Once patient consent had been obtained, the patient’s physiotherapist, occupational therapist, pharmacist, and nursing representative (and occasionally the physician, if he or she was present in the institution that day) met with the research assistant to develop an individualized monitoring plan and to determine the frequency of monitoring. The interdisciplinary team incorporated tools and approaches already in use with the patient (such as the Ashworth or clonus score) or provided useful information to guide decision-making (e.g., pain assessment, because most patients experienced pain in association with spasticity). Each team was also able to identify individualized monitoring parameters related to function. Because spasticity always affects function, at least one important functional parameter was included for each patient. The patient and/or lay caregiver also had an opportunity to contribute to the development of the monitoring plan. The monitoring documentation forms were kept in convenient locations for the nurses (with the medication administration record), therapists (with other patient documentation), and the patients or caregivers (at the bedside). Dates for starting the medication withdrawal, the decision about which drug to withdraw first (for patients who were taking both medications), and subsequent decisions regarding the magnitude and frequency of dose changes (and other changes in therapy) were made by the health care team and were based on the data in the individual monitoring plans.
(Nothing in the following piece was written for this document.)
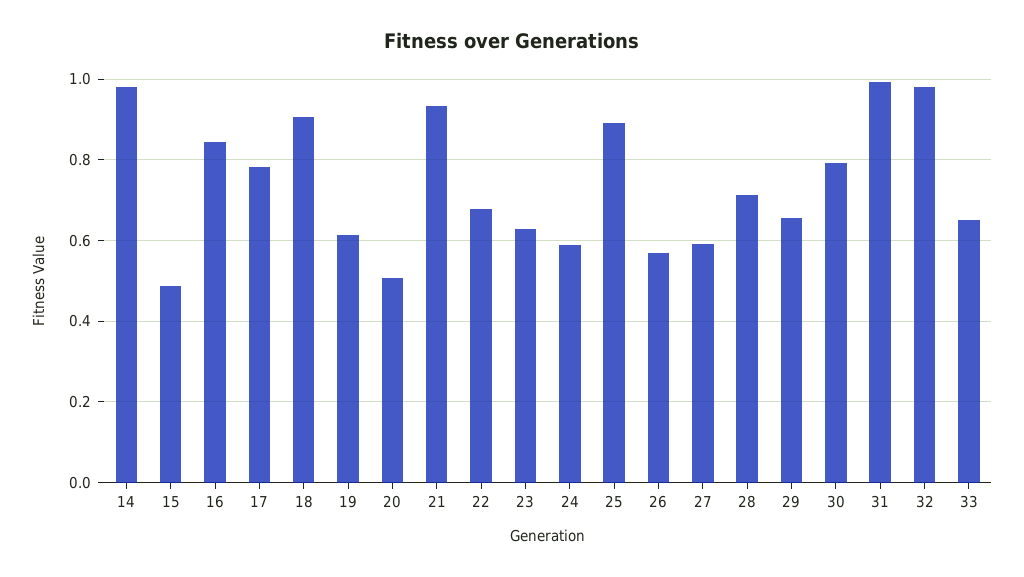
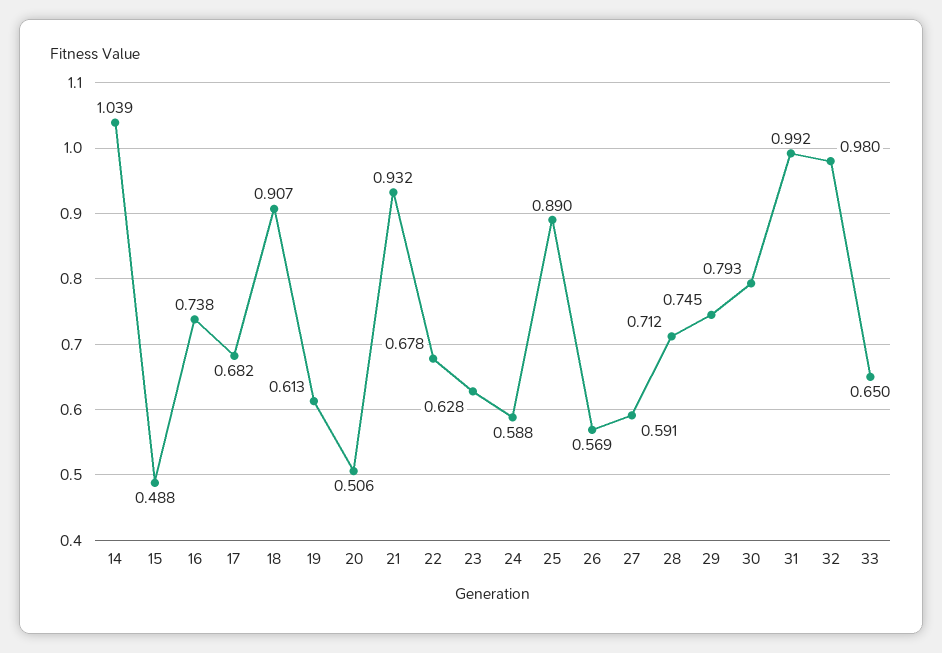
14: 0.98 -> 1.039
16: 0.84 -> 0.738
17: 0.78 -> 0.682
29: 0.66 -> 0.745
The team for each patient met regularly (once or twice a week initially, then as needed) to discuss the patient’s progress, to inform each other of adaptations made to patient care to manage changes in spasticity or other resolving adverse effects, and to determine whether tapering should continue. Each team member shared his or her knowledge of the patient’s progress, and the group used a shared decision-making approach to determine whether further dose changes were appropriate. The physician was contacted as appropriate to convey information about the patient’s condition and to suggest drug changes. The dose of the drug being withdrawn was reduced until spasticity reappeared or became worse, tone increased, and/or function decreased. If any of these endpoints occurred, the dose was then increased gradually to a point where there was an improvement in spasticity, tone, and/or function. The pharmacists worked closely with the physicians to provide individualized pharmaco­logical information to aid in decision-making regarding alternative medication for spasticity. These individualized recommendations varied according to the patient’s disease, the stage and severity of the condition, other medications and disease states, previous medication responses, and acceptability to the patient. canadian antibiotics

Monitoring and documentation continued for 4 months after the drug was withdrawn or a maintenance dose had been established. At the end of this period, the patient’s chart was reviewed to document other changes in therapy related to spasticity treatment.